# Queen cell protectors



## Ohiobeek (Sep 14, 2010)

I am getting ready in a few weeks to try the punch cell method for raising some queens. I have decided on the wide base JZBZ cups over the Nicot mostly for a cost factor. My ultimate goal is to overwinter Nucs with another batch of queens from this summer. I am nervous about my timing calculations. Is there a cage I can slip over a finished queen cell in a JZBZ cup, in case my calculations are messed up? I hate to go through all that work and find only one queen that killed off the others. My first couple of times I would like to protect the queen cells and make sure I completely understand the correct size larvae to use and have a solid understanding of when to pull queens out. Thanks for any help!


----------



## gmeadevt (Mar 7, 2012)

I have a similar question and was getting ready to post it, but I'll add it here as it is very similar. I too plan on raising queens using JZBZ cups. I hope to allow half of them to emerge and then introduce them as virgins and possibly give a few to other beekeepers. From asking around most beekeepers would be OK with virgin queens, but not quite ready for using queen cells. This would allow me to produce more queens as mating nucs will be a limiting factor for me. I've inquired with a couple of people and haven't found a solid answer yet. I've been thinking about constructing some sort of wood and screen device that would allow the queens to emerge.
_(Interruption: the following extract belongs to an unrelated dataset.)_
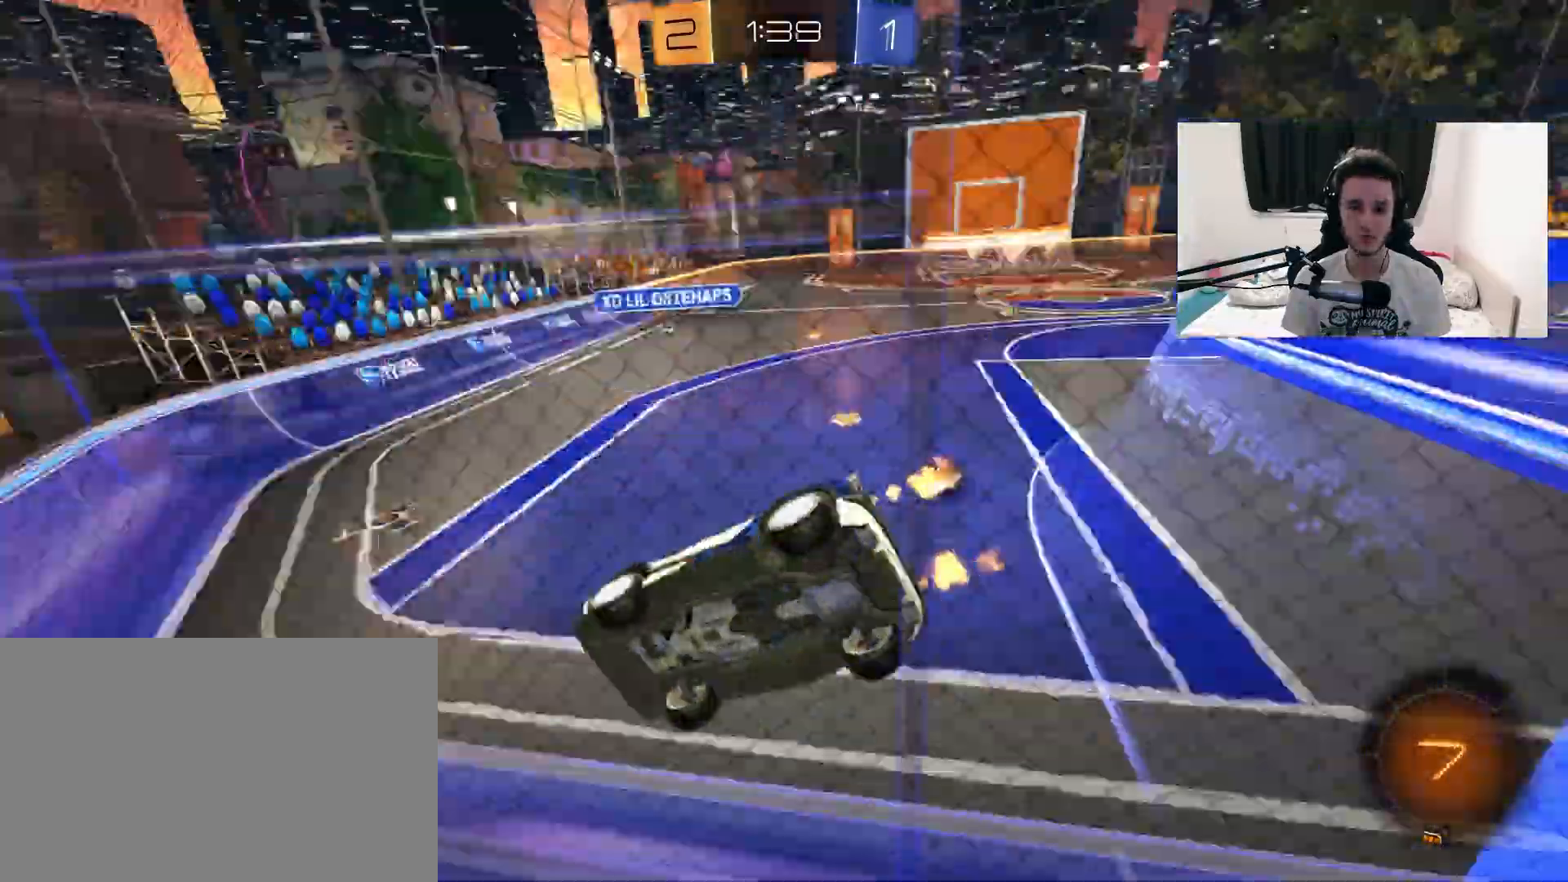
{"buttons": ["R1", "R2"], "left_stick": "up-right", "right_stick": "center", "events": [[67, "TRIANGLE", "up"], [67, "left_stick", "center"], [183, "R1", "down"], [250, "left_stick", "up-right"], [367, "R1", "up"], [450, "R1", "down"]]}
I envision a block of wood with holes drilled to accommodate the cell holder, this would lead into a larger drilled out (2" hole saw) chamber perpendicular to the cell holder hole. Cover it with screen or #8 hardware cloth. The day after they emerge go ahead and put them in a standard queen holder and your all set. Of course the hive you have these in will need to set up to handle this, i.e. queen excluder with queen below, and frames of emerging you bees among the emerging virgin queens

At least that's the plan...I'd love to hear what others are doing and see pictures.


----------



## fish_stix (May 17, 2009)

Check online at Honeyrun Apiaries for queen cell emerging cages. You can build them yourself easy enough. I make the holes in each cage the exact size to hold a JZsBZs cell protector and the virgins can't muscle their way out.


----------



## Broke-T (Jul 9, 2008)

I have tried using the JZBZ cell protectors and found that they are not big enough. The only cells that fit I consider undersized.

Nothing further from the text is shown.